GIVEN EXERCISE ▸ Copy out every line of the data word for word, leaving out the pictures.

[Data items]
-- Begin --

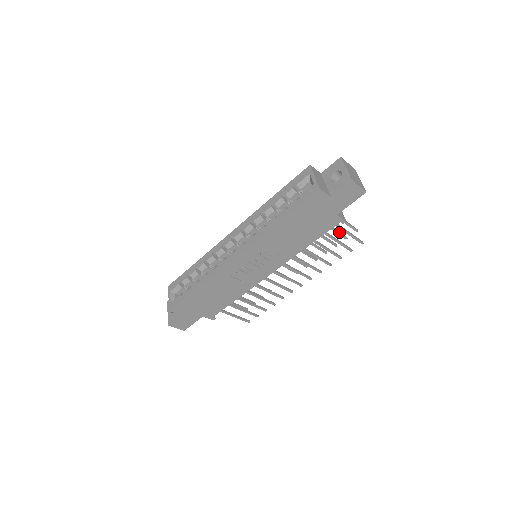
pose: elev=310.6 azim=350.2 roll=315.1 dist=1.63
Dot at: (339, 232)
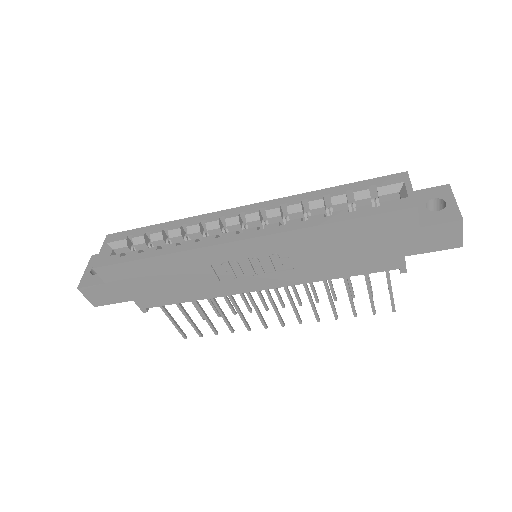
Dot at: (370, 282)
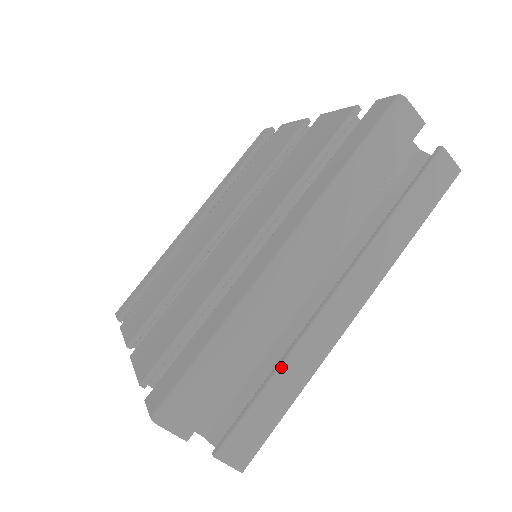
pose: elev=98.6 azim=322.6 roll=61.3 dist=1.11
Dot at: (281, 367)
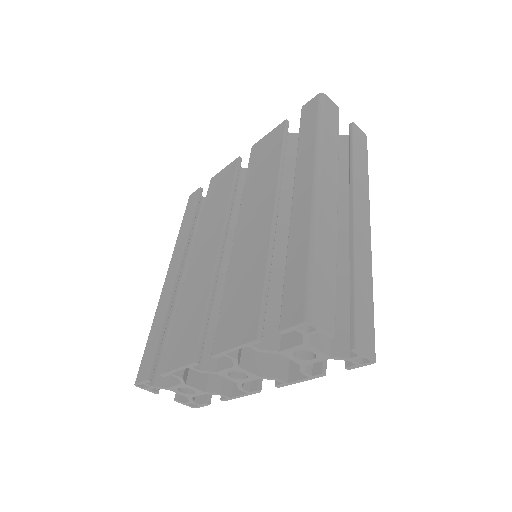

-- End --

IN RESPONSE ▸
pose: elev=310.6 azim=350.2 roll=315.1 dist=1.63
Dot at: (339, 232)
Dot at: (370, 282)
pose: elev=98.6 azim=322.6 roll=61.3 dist=1.11
Dot at: (281, 367)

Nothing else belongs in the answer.